Psalm 31:9-18

Lest we think too far forward to chocolate and deviled eggs, pastels and alleluias, let us stay with Jesus today. We cannot see him right now. He is in the deep darkness. He is shrouded in mystery, behind the stone and separated from us by the uncrossable divide between the living and the dead. Most churches give us no ritual to mark this day, and perhaps that is appropriate. We must delve into the nothingness between Jesus saying, “It is finished” on Friday’s cross, and “Woman, why are you weeping?” on Easter morning. 

But the psalmist gives us words for this day of no words, this Silent Saturday.

This psalm is a prayer of denial, anger, bargaining, depression, and acceptance. A soliloquy on the kind of grief that saps the soul and body alike, wasting the eyes and even the bones.

It is a prayer of sighs, desperate pleas for deliverance, and rage- induced demands for enemies to be put to shame in life and be made objects of scorn and horror as they are cast, dumbfounded, into Sheol.

And it is also a prayer of trust to the God whose steadfast love can yet bring salvation, to the God whose face can shine even in this dark place.

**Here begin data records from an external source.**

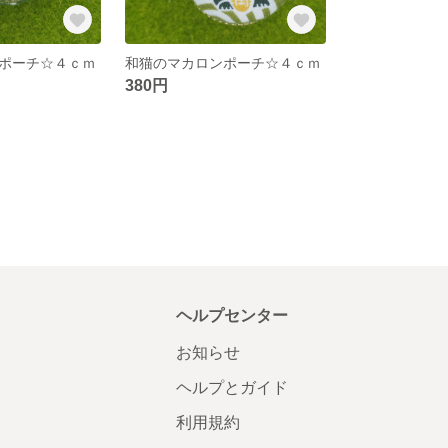
ポーチ☆４ｃｍ
和猫のマカロンポーチ☆４ｃｍ
380円
ヘルプセンター
お知らせ
ヘルプとガイド
利用規約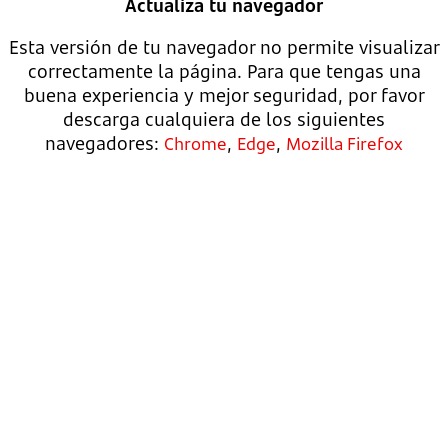
Actualiza tu navegador
Esta versión de tu navegador no permite visualizar
correctamente la página. Para que tengas una
buena experiencia y mejor seguridad, por favor
descarga cualquiera de los siguientes
navegadores:
,
,
Chrome
Edge
Mozilla Firefox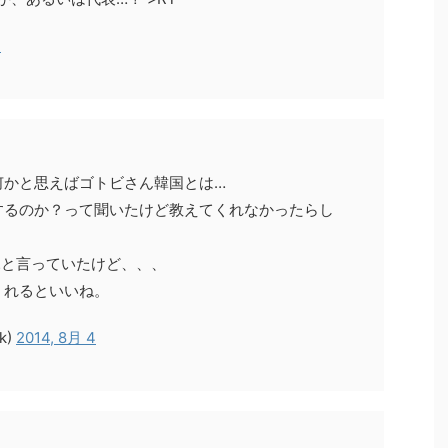
4
何かと思えばゴトビさん韓国とは…
するのか？って聞いたけど教えてくれなかったらし
…と言っていたけど、、、
くれるといいね。
k)
2014, 8月 4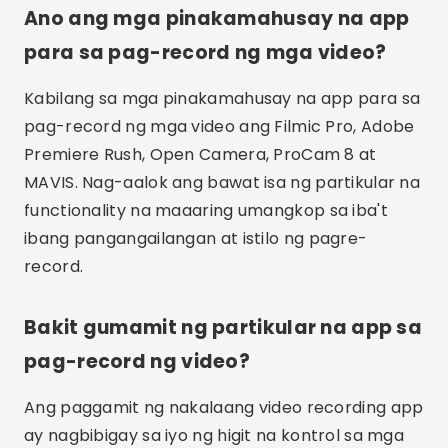
Upang piliin ang pinakamahusay na app para sa
pag-record ng mga video, mahalagang
isaalang-alang ang iyong mga partikular na
pangangailangan, gaya ng nais na kalidad ng
pag-record, available na mga manual na
kontrol, at kadalian ng paggamit. Suriin din kung
sinusuportahan ng application ang mga
panlabas na accessory at pagsasama sa iba
pang mga tool.
Libre ba ang mga app sa pagre-record
ng video?
Ang ilang mga video recording app, tulad ng
Open Camera, ay libre, habang ang iba, tulad ng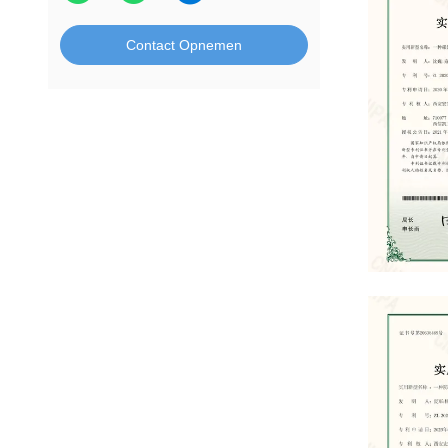
Contact Opnemen
Patent Certif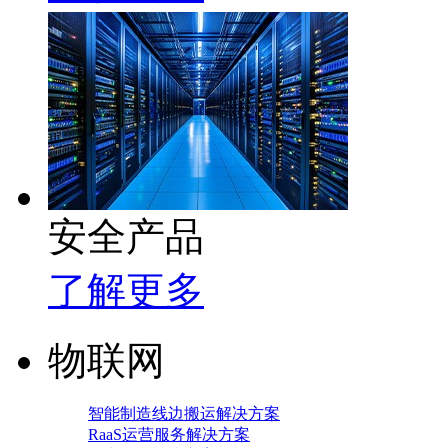
安全产品
了解更多
物联网
智能制造线边搬运解决方案
RaaS运营服务解决方案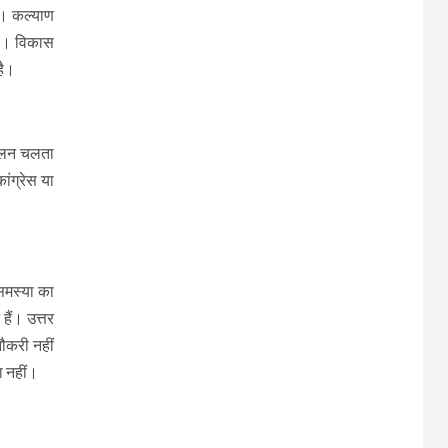
ा। कल्याण
या। विकास
 है।
दोलन चलता
ंग्रेस या
 समस्या का
ैं। उत्तर
ौकरी नहीं
ा नहीं।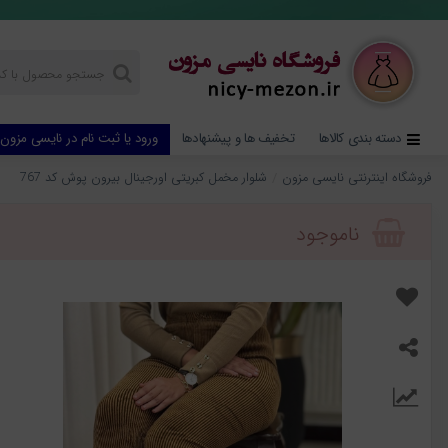
دسته بندی کالاها
تخفیف ها و پیشنهادها
ورود یا ثبت نام در نایسی مزون
فروشگاه اینترنتی نایسی مزون
شلوار مخمل کبریتی اورجينال بیرون پوش کد 767
ناموجود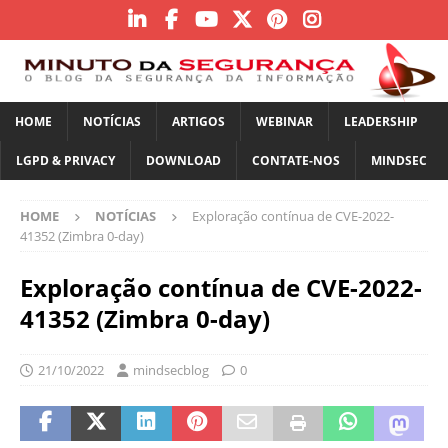
HOME
NOTÍCIAS
ARTIGOS
WEBINAR
LEADERSHIP
LGPD & PRIVACY
DOWNLOAD
CONTATE-NOS
MINDSEC
HOME
NOTÍCIAS
Exploração contínua de CVE-2022-
41352 (Zimbra 0-day)
Exploração contínua de CVE-2022-
41352 (Zimbra 0-day)
21/10/2022
mindsecblog
0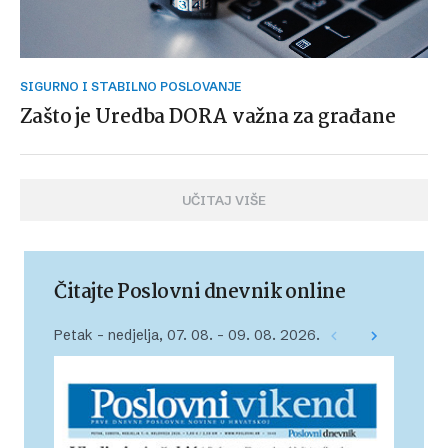
SIGURNO I STABILNO POSLOVANJE
Zašto je Uredba DORA važna za građane
UČITAJ VIŠE
Čitajte Poslovni dnevnik online
Petak – nedjelja, 07. 08. – 09. 08. 2026.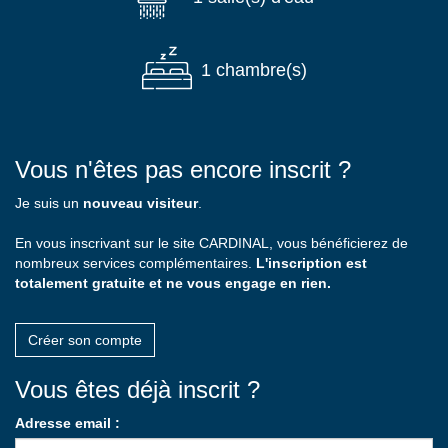
1 chambre(s)
Vous n'êtes pas encore inscrit ?
Je suis un
nouveau visiteur
.
En vous inscrivant sur le site CARDINAL, vous bénéficierez de
nombreux services complémentaires.
L'inscription est
totalement gratuite et ne vous engage en rien.
Créer son compte
Vous êtes déjà inscrit ?
Adresse email :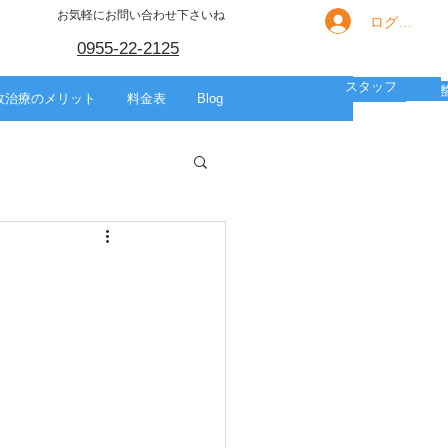
お気軽にお問い合わせ下さいね
ログイン
0955-22-2125
スタッフ
箇所別の痛み
HOME
スポーツ
美容整体
故治療のメリット
料金表
Blog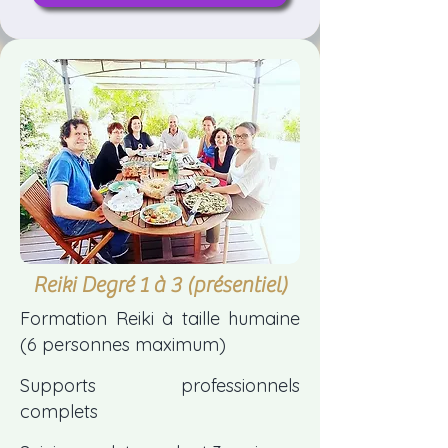
Reiki Degré 1 à 3 (présentiel)
Formation Reiki
à taille humaine
(6 personnes maximum)
Supports professionnels
complets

These words help me imagine what Jesus might have been thinking and feeling on the cross on Friday and what those who loved Jesus might have been thinking and feeling on Saturday. They give me permission to let all that I am thinking and feeling spill out of my broken vessel of a soul, believing that in doing so I will meet the Christ who has been broken too.

Consider

What words or phrases in this psalm feel most true to what you are thinking and feeling today? Consider either making these your silent mantra through the rest of the day or going somewhere you can shout them to God as loud as you need to.

Pray

Be gracious to me, O LORD, for I am in distress…. Let your face shine upon your servant; save me in your steadfast love (vv. 9,16).